N compact fwd-only gather fwd-only compact fwd-bwd gather fwd-bwd
16 42.613ms, 233.86MB 17.233ms, 431.41MB 203.460ms, 342.48MB 43.280ms, 622.76MB
32 75.173ms, 482.91MB 33.946ms, 863.78MB 373.194ms, 768.52MB 82.399ms, 1246.55MB
64 140.568ms, 950.64MB 61.949ms, 1725.46MB 594.851ms, 1486.58MB 150.704ms, 2490.67MB
128 284.994ms, 2006.94MB 112.423ms, 3452.43MB 1.068s, 2851.25MB 269.747ms, 4983.33MB

H=512 T=150 U=20 V=5000

N compact fwd-only gather fwd-only compact fwd-bwd gather fwd-bwd
16 123.887ms, 1742.10MB 188.205ms, 3145.77MB 361.767ms, 1800.86MB 467.143ms, 3259.16MB
32 234.453ms, 3392.50MB 386.951ms, 6276.81MB 708.439ms, 3769.76MB 935.766ms, 6494.32MB
64 486.062ms, 7015.84MB 773.315ms, 12544.78MB 1.435s, 7712.72MB 1.864s, 12969.04MB
128 988.776ms, 14599.57MB OOM 3.967s, 15023.55MB OOM

H=256 T=150 U=40 V=28

N compact fwd-bwd gather fwd-bwd
16 225.052ms, 205.61MB 33.830ms, 317.29 MB
32 399.421ms, 364.90MB 51.210ms, 635.86MB
64 680.739ms, 736.37MB 93.312ms, 1268.96MB
128 1.156s, 1493.12MB 159.072ms, 2537.86MB

H=256 T=150 U=20 V=5000

N compact fwd-bwd gather fwd-bwd
16 298.333ms, 1739.04MB 302.025ms, 3144.54MB
32 491.745ms, 3483.68MB 601.328ms, 6271.13MB
64 995.477ms, 7406.63MB 1.187s, 12535.87MB
128 2.460s, 14027.48MB OOM

Generally, we care more about the fwd-bwd measurement.
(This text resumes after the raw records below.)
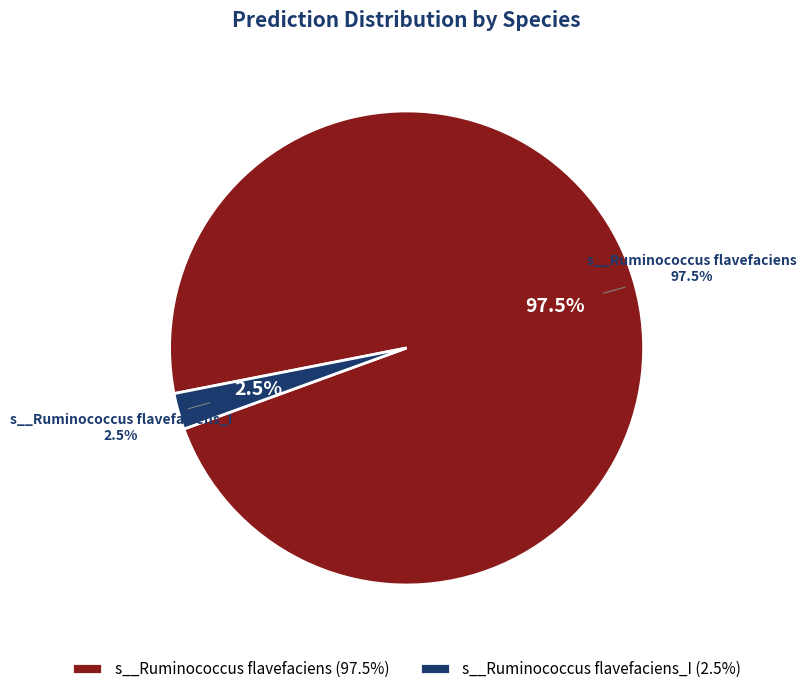

What is the largest slice in the pie chart?

s__Ruminococcus flavefaciens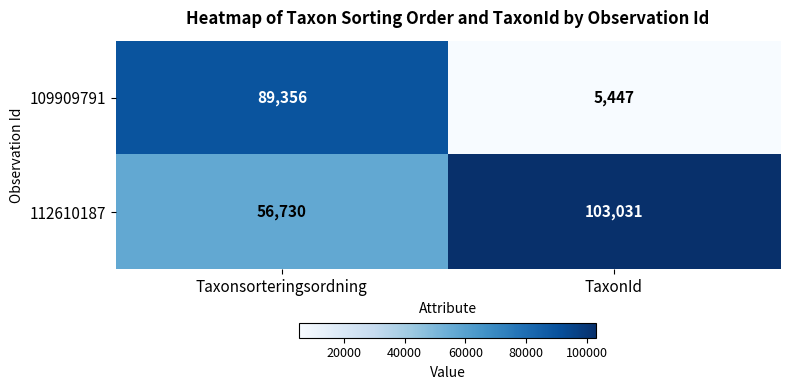

Reading left to right, list all the values displayed in this chart.

109909791: 89356	5447
112610187: 56730	103031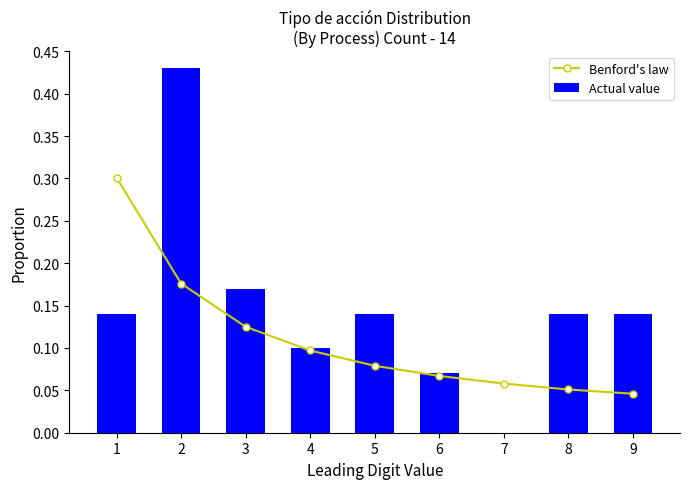

Reading left to right, what are all the values shown in this chart?

Benford's law: 0.3	0.2	0.1	0.1	0.1	0.1	0.1	0.1	0.0
Actual value: 0.1	0.4	0.2	0.1	0.1	0.1	0.0	0.1	0.1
In summary, compact mode always consume considerably less memory than the gather mode. However, in terms of execution time, if V is small (which means the benefit of compact from joint net would be less) and N is large (the overhead of compact packing increases), gather mode is significantly faster than compact. If V is >=~1K, compact mode is a bit faster than gather mode, let alone the memory usage is much less.

I also ran some benchmarks on real ASR datasets.

aishell-1 dev:

mean(T)=113, mean(U)=14, V=4232 (Chinese characters)
N compact fwd-bwd gather fwd-bwd
16 325.944ms, 1379.11MB 561.944ms, 3860.13MB
32 603.264ms, 3136.27MB 934.786ms, 6416.03MB
64 1.355s, 6845.54MB 2.222s, 15801.37MB
128 3.768s, 13292.62MB OOM

librispeech dev:

mean(T)=169, mean(U)=31, V=1024 (English BPE)
N compact fwd-bwd gather fwd-bwd
16 437.417ms, 2570.03MB 1.408s, 11807.10MB
32 504.782ms, 2139.11MB 985.302ms, 8123.03MB
64 1.799s, 8893.65MB OOM
128 5.173s, 17869.89MB OOM

In these test cases on real datasets, since my vocab size is ~1k, compact mode performs quite impressive compared to gather mode.

More detailed benchmark logs: benchmark_results.tar.gz

1ytic commented 1 year ago

@maxwellzh thank you! I made a new package release 0.7.0.